Quem tem tarifa bi-horária paga mais em hora de ponta do que com tarifa simples
"Meio milhão de consumidores domésticos de electricidade em Portugal, correspondentes aos contratos de tarifa bi-horária e a 11 por cento do consumo nacional, entraram num ano inédito. Pela primeira vez desde a introdução desta modalidade tarifária, quem tem este tipo de contrato paga mais pelo consumo nas horas de ponta, chamadas fora de vazio, do que quem tem tarifa simples.
A diferença é bem visível: em 2008, o preço do kwh na tarifa simples era 0,96 por cento mais cara do que a bi-horária em hora de ponta, este ano é 1,8 por cento mais barata. O consumo em horas de vazio da tarifa bi-horária continua a ser mais barato do que em tarifa simples, este ano 45,2 por cento menos.Depois de quase uma década habituados a que a tarifa bi-horária fosse sempre mais barata do que a simples em qualquer período horário, a ERSE confirma a mudança, justificando: há vários anos que a regulação da electricidade começou a fazer o caminho nesse sentido, defendendo que "não era aceitável que o preço da energia fora de vazio fosse inferior à tarifa simples", disse fonte oficial.
A entidade reguladora sustenta que o processo tem sido transmitido ao mercado de cada vez que há mudanças nas tarifas, o que acontece todos os anos, mas, tratando-se de um detalhe tarifário, admite que tem circulado também de forma bastante mais discreta do que a restante informação. Agora, o processo tornou-se visível, com a alteração de "forças" entre as duas tarifas, com a entidade a dizer que visa também proteger quem consome menos, com o peso do custo fixo na factura em decréscimo. A olhar para o rebalanceamento tarifário como um "petroleiro que muda de rumo, lenta e consistentemente", a ERSE garante que "a trajectória é para continuar" até que o preço da tarifa simples fique a meio dos dois preços da bi-horária, considerando ser essa a "relação correcta".

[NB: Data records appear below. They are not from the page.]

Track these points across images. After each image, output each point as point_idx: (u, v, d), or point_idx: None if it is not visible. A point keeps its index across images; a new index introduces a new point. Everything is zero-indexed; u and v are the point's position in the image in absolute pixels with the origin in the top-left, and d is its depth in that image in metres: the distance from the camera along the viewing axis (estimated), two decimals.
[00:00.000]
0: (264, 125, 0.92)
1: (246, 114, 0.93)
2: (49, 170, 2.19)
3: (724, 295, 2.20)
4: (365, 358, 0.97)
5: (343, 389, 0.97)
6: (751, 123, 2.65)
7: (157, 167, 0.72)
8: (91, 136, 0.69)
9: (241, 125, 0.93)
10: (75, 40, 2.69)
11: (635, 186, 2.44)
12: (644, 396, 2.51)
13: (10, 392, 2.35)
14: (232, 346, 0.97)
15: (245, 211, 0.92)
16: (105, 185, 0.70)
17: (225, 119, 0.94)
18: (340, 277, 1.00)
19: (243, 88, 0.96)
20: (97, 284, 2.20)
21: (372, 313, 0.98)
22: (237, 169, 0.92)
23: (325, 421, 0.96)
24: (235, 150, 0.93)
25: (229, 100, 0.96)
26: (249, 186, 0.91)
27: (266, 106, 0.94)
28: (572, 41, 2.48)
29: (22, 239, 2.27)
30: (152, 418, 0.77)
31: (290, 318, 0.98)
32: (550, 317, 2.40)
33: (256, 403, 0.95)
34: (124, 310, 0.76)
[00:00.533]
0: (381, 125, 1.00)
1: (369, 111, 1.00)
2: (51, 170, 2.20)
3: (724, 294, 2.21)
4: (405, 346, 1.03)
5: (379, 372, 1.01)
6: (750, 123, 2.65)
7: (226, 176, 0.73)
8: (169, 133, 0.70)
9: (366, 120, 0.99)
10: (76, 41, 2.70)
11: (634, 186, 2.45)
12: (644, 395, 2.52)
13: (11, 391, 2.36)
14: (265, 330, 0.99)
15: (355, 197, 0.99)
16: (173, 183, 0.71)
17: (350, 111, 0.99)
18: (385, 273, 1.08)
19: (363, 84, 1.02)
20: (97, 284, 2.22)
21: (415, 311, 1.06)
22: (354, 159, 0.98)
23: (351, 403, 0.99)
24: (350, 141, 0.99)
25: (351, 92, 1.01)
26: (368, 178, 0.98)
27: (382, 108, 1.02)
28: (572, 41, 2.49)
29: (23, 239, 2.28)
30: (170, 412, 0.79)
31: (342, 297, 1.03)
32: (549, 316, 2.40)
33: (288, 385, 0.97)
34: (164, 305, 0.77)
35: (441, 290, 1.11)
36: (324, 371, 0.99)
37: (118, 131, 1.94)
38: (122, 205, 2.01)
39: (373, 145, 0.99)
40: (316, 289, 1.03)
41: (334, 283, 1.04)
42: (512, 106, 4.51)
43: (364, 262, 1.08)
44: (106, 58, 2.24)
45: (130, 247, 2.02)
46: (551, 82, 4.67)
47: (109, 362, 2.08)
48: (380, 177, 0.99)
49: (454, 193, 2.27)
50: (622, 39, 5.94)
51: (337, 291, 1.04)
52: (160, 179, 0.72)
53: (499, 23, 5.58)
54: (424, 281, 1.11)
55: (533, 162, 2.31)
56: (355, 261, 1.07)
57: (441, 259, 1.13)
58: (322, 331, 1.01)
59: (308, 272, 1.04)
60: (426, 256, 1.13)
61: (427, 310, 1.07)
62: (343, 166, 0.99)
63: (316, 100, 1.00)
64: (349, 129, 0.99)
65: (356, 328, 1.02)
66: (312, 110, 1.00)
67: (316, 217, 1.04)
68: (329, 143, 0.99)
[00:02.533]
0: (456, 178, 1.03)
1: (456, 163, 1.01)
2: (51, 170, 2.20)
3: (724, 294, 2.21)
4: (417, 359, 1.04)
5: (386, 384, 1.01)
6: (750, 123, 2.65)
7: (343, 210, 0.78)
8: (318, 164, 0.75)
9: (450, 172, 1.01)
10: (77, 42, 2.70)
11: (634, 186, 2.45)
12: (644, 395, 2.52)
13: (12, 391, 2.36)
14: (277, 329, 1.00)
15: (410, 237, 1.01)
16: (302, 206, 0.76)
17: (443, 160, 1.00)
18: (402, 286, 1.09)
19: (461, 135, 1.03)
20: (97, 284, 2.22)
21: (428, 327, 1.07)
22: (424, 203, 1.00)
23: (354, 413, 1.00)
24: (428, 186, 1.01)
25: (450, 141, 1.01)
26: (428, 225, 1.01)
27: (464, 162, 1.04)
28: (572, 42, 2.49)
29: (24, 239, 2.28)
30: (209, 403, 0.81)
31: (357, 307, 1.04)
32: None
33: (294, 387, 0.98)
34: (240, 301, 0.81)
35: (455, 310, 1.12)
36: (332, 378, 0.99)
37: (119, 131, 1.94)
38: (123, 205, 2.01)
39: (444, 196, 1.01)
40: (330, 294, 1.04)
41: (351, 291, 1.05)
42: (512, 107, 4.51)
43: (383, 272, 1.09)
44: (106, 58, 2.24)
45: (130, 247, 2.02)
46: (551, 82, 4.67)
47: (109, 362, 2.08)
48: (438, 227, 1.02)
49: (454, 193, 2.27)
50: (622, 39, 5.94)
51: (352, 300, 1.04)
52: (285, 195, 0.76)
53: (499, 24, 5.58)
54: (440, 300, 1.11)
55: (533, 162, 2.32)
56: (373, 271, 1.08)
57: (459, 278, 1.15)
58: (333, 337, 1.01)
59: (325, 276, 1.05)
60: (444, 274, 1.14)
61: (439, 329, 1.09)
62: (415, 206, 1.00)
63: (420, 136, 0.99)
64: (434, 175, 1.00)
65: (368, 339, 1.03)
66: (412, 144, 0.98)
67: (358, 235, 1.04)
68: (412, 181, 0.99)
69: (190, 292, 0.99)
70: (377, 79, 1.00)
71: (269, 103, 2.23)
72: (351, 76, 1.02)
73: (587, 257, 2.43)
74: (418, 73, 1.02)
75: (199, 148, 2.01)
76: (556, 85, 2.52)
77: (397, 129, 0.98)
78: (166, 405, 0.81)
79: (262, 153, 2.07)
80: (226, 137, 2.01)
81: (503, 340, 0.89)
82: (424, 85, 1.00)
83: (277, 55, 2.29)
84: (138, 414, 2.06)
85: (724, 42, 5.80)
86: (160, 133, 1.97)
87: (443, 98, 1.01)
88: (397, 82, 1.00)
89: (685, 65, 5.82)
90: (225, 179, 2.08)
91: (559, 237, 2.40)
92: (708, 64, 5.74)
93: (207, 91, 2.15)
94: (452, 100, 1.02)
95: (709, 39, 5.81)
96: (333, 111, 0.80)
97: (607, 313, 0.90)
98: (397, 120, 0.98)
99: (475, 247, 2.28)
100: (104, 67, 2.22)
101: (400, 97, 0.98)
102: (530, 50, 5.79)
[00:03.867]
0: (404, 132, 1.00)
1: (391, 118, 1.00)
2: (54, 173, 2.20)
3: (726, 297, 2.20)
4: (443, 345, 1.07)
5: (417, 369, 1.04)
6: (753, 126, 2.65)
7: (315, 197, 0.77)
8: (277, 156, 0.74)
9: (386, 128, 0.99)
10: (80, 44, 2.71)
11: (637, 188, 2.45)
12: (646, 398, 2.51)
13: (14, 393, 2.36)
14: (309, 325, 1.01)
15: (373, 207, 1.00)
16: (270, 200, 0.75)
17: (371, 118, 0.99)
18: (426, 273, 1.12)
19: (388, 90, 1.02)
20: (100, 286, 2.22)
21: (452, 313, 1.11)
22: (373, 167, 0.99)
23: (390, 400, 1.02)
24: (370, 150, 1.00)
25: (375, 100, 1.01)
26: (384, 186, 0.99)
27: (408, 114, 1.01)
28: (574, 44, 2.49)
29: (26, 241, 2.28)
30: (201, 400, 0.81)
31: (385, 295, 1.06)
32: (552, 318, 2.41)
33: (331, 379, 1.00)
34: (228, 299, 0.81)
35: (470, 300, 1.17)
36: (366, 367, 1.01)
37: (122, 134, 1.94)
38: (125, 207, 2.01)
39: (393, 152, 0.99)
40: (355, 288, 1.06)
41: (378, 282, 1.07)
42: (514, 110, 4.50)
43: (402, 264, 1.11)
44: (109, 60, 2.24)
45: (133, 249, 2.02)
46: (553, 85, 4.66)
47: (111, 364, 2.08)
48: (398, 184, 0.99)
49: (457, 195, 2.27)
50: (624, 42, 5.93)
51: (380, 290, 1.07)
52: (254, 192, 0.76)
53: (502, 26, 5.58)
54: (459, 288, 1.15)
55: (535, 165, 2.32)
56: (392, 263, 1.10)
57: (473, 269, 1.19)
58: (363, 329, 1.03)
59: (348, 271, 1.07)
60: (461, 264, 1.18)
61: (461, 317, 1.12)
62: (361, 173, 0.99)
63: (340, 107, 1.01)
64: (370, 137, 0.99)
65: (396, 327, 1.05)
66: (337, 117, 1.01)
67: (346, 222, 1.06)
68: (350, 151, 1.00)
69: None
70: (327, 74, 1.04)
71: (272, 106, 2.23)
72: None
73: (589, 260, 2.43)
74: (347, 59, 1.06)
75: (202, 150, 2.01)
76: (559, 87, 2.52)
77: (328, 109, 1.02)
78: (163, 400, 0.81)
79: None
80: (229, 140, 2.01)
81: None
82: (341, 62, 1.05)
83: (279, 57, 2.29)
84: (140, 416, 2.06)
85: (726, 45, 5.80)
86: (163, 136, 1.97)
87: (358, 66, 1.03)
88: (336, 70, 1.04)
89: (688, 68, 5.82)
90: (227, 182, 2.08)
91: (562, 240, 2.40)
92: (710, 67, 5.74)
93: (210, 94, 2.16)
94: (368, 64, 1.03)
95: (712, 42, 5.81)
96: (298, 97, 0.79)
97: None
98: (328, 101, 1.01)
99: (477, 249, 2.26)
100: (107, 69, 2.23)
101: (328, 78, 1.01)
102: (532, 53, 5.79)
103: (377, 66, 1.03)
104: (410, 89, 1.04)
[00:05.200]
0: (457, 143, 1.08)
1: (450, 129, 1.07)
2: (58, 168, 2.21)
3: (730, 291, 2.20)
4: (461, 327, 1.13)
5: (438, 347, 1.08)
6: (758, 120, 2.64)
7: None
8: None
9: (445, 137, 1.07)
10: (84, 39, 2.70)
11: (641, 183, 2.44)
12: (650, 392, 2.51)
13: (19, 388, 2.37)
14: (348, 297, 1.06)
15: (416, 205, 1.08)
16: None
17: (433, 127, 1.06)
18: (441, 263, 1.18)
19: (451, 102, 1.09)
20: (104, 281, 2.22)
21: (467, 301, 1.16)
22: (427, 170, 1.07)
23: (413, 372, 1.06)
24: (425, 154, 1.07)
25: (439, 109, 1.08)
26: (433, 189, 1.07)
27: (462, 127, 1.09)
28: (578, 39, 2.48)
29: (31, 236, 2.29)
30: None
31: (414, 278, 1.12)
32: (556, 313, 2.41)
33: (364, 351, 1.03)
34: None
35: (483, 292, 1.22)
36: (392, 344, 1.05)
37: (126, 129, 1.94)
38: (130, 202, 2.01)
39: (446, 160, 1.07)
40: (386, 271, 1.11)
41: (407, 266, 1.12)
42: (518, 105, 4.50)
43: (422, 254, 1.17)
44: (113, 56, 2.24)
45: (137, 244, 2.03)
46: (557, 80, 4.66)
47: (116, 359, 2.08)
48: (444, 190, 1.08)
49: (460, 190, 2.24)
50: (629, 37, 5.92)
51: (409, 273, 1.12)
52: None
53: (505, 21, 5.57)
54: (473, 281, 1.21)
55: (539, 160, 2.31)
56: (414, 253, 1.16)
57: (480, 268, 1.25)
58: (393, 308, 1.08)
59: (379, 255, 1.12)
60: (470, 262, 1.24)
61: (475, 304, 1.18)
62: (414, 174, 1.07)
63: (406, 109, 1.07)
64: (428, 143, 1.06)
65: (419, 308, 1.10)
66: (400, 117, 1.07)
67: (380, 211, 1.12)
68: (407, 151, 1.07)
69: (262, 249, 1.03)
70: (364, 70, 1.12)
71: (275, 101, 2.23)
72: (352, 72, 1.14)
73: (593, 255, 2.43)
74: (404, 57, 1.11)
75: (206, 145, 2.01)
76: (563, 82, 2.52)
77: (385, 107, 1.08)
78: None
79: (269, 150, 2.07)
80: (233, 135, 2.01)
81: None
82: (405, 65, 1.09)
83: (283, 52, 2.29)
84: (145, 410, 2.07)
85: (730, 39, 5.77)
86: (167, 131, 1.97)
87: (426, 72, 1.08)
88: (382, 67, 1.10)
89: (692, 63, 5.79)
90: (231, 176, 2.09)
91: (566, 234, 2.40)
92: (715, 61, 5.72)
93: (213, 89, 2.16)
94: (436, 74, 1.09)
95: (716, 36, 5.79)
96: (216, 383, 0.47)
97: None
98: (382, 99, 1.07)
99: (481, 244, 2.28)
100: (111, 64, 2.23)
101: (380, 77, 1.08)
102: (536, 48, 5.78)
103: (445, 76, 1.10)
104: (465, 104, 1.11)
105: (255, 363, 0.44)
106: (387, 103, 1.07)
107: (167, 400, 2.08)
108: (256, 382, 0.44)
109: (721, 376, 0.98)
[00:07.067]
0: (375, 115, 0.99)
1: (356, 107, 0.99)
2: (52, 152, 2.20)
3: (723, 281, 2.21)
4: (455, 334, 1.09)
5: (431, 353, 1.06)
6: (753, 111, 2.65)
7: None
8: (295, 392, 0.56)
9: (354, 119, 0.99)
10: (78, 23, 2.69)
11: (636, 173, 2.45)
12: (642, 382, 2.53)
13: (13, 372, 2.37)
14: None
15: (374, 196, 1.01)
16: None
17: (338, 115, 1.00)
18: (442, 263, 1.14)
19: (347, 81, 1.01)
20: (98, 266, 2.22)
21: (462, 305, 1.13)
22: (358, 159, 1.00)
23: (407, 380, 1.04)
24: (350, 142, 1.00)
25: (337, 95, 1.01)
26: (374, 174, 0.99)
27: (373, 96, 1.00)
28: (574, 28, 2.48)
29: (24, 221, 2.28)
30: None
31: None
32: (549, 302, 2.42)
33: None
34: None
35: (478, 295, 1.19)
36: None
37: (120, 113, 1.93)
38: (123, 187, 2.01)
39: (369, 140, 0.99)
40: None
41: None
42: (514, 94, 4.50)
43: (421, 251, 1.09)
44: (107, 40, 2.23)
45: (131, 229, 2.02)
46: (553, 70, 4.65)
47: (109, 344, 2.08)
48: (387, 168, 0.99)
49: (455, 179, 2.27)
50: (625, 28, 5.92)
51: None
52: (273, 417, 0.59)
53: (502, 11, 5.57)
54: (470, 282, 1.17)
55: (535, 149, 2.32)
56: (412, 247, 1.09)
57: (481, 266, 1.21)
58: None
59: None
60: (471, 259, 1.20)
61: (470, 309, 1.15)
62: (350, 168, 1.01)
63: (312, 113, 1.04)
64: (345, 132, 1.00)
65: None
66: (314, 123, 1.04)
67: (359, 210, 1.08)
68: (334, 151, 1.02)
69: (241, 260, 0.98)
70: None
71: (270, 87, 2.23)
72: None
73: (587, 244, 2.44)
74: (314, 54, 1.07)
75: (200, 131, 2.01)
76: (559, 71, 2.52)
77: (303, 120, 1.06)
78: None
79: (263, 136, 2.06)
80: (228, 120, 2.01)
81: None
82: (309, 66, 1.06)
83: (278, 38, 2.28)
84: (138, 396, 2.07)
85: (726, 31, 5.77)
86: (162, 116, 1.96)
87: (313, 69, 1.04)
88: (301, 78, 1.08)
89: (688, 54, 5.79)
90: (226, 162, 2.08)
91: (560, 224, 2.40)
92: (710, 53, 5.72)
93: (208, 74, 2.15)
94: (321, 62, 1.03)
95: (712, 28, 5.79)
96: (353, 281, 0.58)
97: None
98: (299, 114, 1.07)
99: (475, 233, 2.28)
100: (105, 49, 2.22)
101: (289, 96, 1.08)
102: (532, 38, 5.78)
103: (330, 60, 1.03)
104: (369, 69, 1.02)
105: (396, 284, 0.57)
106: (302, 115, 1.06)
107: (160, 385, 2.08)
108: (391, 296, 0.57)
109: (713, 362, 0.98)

Em causa está fundamentalmente o entendimento da ERSE de que o sistema "tem de ser mais justo e reflectir os custos da cadeia de valor associada à energia eléctrica", desde o preço da energia ao uso das infra-estruturas das redes, por exemplo. Uma consequência desta ideia é que a potência contratada, o que tradicionalmente se designa por "contador", tem de deixar de ser diferente entre escalões iguais e entre tarifas bi-horárias e simples, porque os aparelhos são os mesmos para um caso e para outro e os custos de contagem também são iguais. O que tem de ser tarifado de forma ainda mais diferenciada é o preço da energia que, em um caso e outro, o consumidor paga, acrescenta a mesma fonte, declarando ao PÚBLICO que "isto é fazer aderir a tarifa aos custos, o que tem sido feito racionalmente".
De 2008 para 2009, o preço da potência contratada baixou para todos os consumidores, mas especialmente para os da tarifa bi-horária, que pagam menos 6,4 a 6,7 por cento, contra uma descida mais ligeira de 1,6 por cento para os da tarifa simples. Ao mesmo tempo, a distância de preço do "contador" de uns e de outros reduziu-se 18 por cento.
A potência contratada caminha, assim, para ter um valor mais baixo do que o actual e igual entre os mesmos escalões - com os consumidores de tarifa simples a terem descidas mais ligeiras do que os do bi-horário -, enquanto o preço da energia tende a ter maiores aumentos e crescente diferenciação. A ERSE não antecipa quanto tempo demorará até chegar ao objectivo, adiantando apenas que "tem de ser gradual".
A tarifa bi-horária, como a recente tri-horária, foram criadas (esta última em 2009) para incentivar ao consumo mais racional de electricidade. Quem consome fora das horas de ponta do sistema eléctrico (horas de vazio), solicitando a produção de centrais eléctricas menos caras, é beneficiado com tarifas bastante inferiores ao regime simples e o contrário passa a ser também cada vez mais verdade. Ou seja, quem acende a luz em casa nas horas de maior consumo (fora do vazio) é penalizado porque está a contribuir para a entrada em serviço das centrais que custam mais caro ao sistema.
Ao fim de quase uma década, Portugal tem 560 mil consumidores em tarifa bi-horária e 4,5 milhões ainda em tarifa simples. A factura eléctrica anual dos primeiros - para um consumo médio de 700 horas e englobando a potência contratada e a energia consumida -, estimada pelo PÚBLICO, subiu este ano em média entre 3,49 e 4,55 por cento, consoante os escalões, enquanto para os segundos anda entre 4,39 e 4,52 por cento. As tarifas para 2009 anunciadas pela ERSE previam um aumento entre 4,3 e 4,8 por cento para os consumidores de baixa tensão normal e especial."